Menurut Hamzaiya, negara seolah kehilangan empati ketika dengan cepat memberikan status kepegawaian, jaminan kesejahteraan, dan kepastian masa depan kepada petugas program MBG yang relatif baru bekerja.
Sementara, ribuan guru honorer justru masih terjebak dalam ketidakpastian setelah puluhan tahun mengabdi.
“Guru honorer mengajar belasan bahkan puluhan tahun, digaji Rp400 ribu per bulan, tanpa jaminan hari tua, tanpa kepastian status."

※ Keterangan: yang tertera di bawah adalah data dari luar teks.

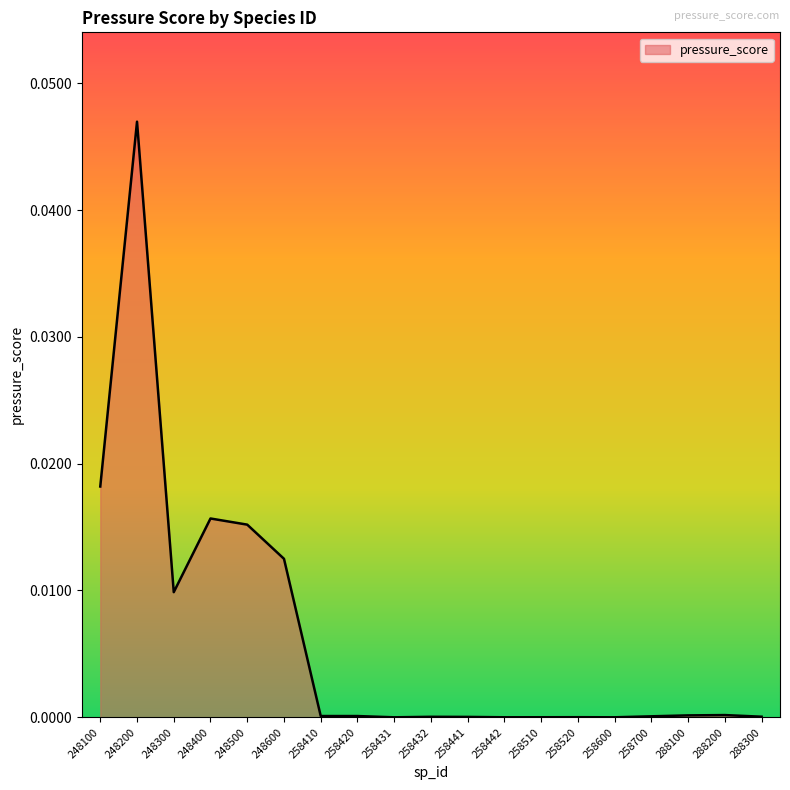

Which category has the highest value across all series?

248200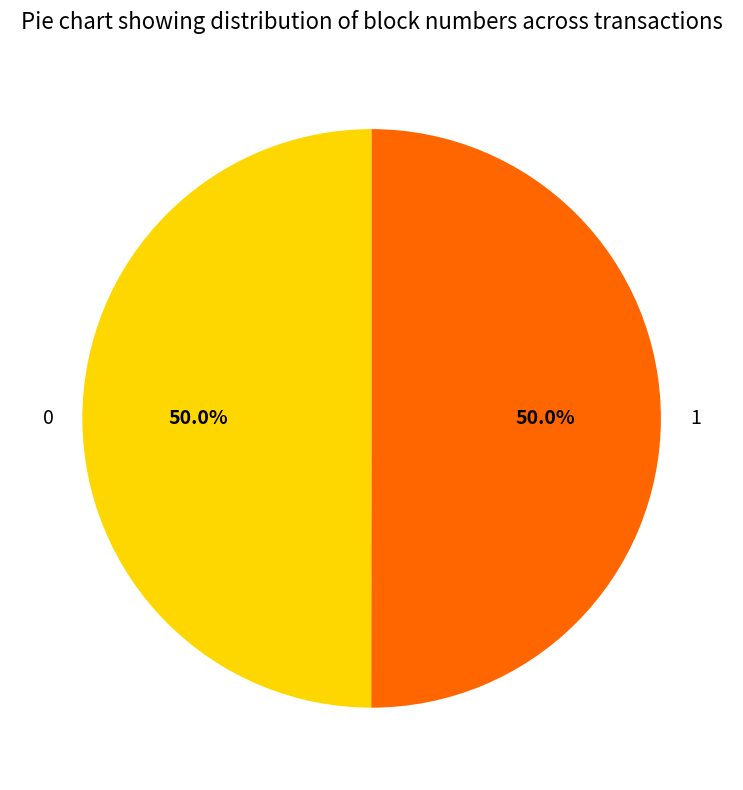

How much of the chart is everything except 0?

50.0%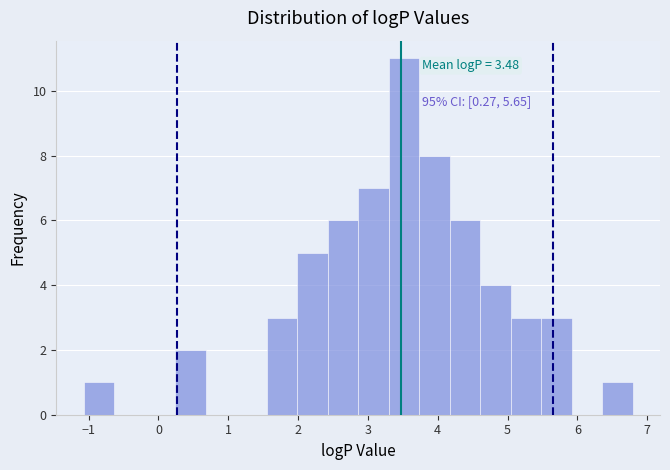

Which range on the x-axis has the tallest bar?

3.3 to 3.7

"Lalu sekarang negara dengan mudah memberi karpet merah kepada kepala SPPG MBG. Di mana keadilan negara?” tegas Hamzaiya, Rabu 14 Januari 2026.
Ia menilai, pengangkatan kepala SPPG MBG menjadi PPPK merupakan bentuk diskriminasi kebijakan yang nyata.
Negara terlihat sangat responsif terhadap program-program populis yang mendapat sorotan publik, namun bersikap lamban bahkan cenderung abai terhadap jeritan kelompok pengabdi lama seperti guru honorer, perangkat desa, hingga petugas irigasi Tenaga Pendamping Operasi dan Pemeliharaan (TPOP) di Jawa Barat.
Hamzaiya menyoroti nasib petugas irigasi TPOP yang selama lebih dari 20 tahun menjaga aliran air untuk pertanian, namun hingga kini tidak memiliki kejelasan status maupun kesejahteraan.
Hal serupa dialami perangkat desa yang menjadi garda terdepan pelayanan publik di tingkat akar rumput, tetapi kerap luput dari perhatian kebijakan pusat.
“Ini bukan soal iri atau cemburu sosial. Ini soal keadilan yang paling mendasar. Bagaimana mungkin kepala SPPG MBG yang baru muncul langsung diangkat PPPK, sementara perangkat desa dan petugas irigasi yang menjadi tulang punggung pelayanan masyarakat dan ketahanan pangan dibiarkan tanpa masa depan?” ujarnya.